→ Goal of the exercise:
What is the number of lines in the data below that hold the word "trucks"? Give nothing beyond that number.

→ Stored data entries:

-- Opening Marker --

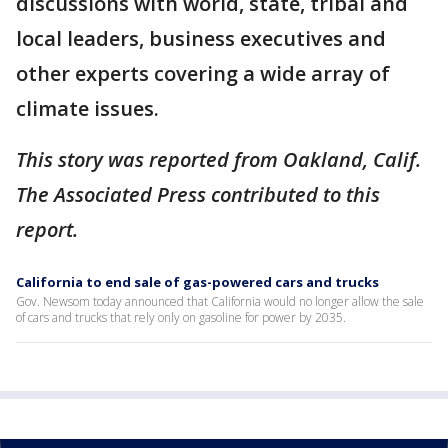
discussions with world, state, tribal and
local leaders, business executives and
other experts covering a wide array of
climate issues.
This story was reported from Oakland, Calif.
The Associated Press contributed to this
report.
California to end sale of gas-powered cars and trucks
Gov. Newsom today announced that California would no longer allow the sale
of cars and trucks that rely only on gasoline for power by 2035.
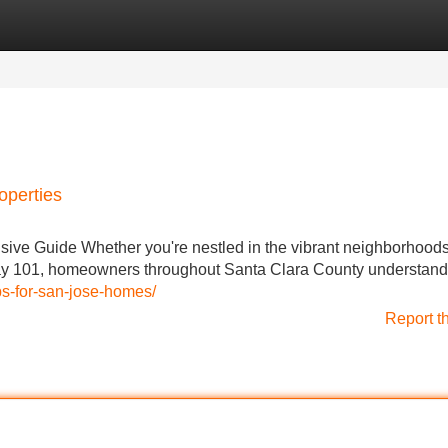
Categories
Register
Login
operties
e Guide Whether you're nestled in the vibrant neighborhoods
 101, homeowners throughout Santa Clara County understand
ips-for-san-jose-homes/
Report t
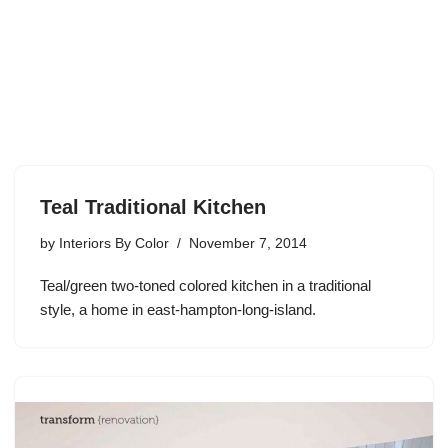
Teal Traditional Kitchen
by
Interiors By Color
November 7, 2014
Teal/green two-toned colored kitchen in a traditional
style, a home in east-hampton-long-island.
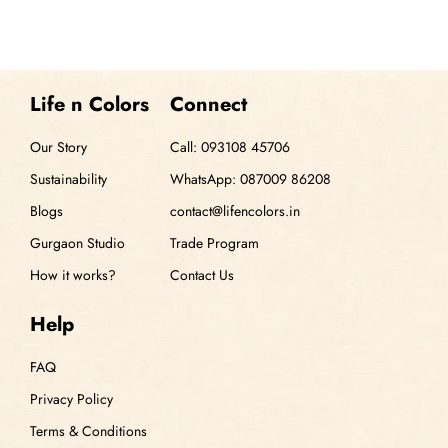
Life n Colors
Connect
Our Story
Call: 093108 45706
Sustainability
WhatsApp: 087009 86208
Blogs
contact@lifencolors.in
Gurgaon Studio
Trade Program
How it works?
Contact Us
Help
FAQ
Privacy Policy
Terms & Conditions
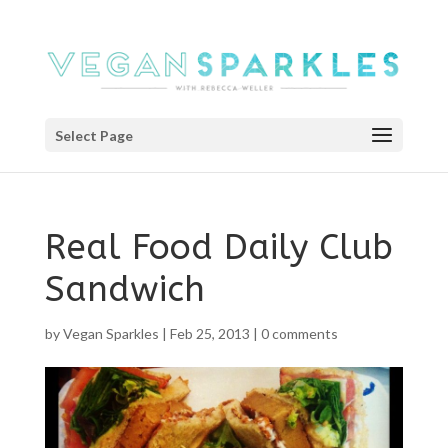
Select Page
Real Food Daily Club
Sandwich
by
Vegan Sparkles
|
Feb 25, 2013
|
0 comments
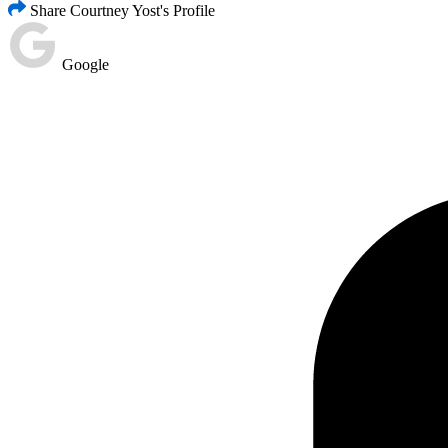
Share Courtney Yost's Profile
Google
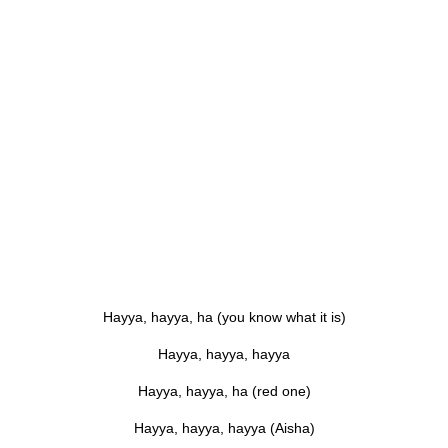
Hayya, hayya, ha (you know what it is)
Hayya, hayya, hayya
Hayya, hayya, ha (red one)
Hayya, hayya, hayya (Aisha)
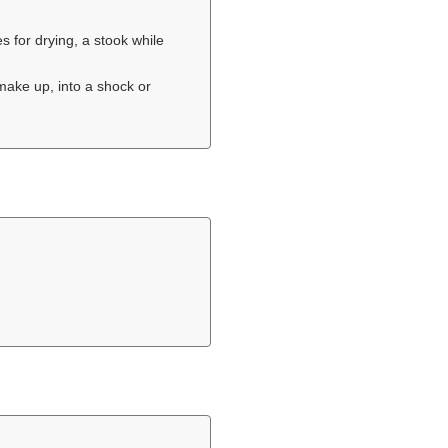
for drying, a stook while
 make up, into a shock or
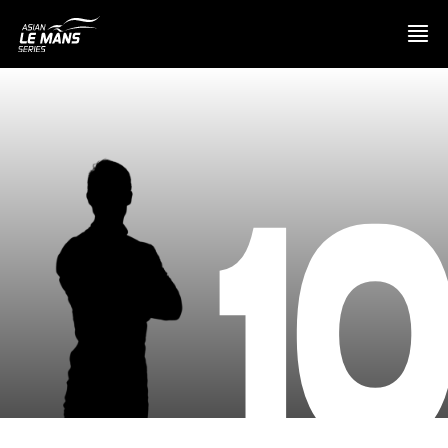
PRESENTATION
1
NEWS
SEASON
STANDINGS
RESULTS
COMPETITORS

-- Closing Marker --

→ Task solution:
2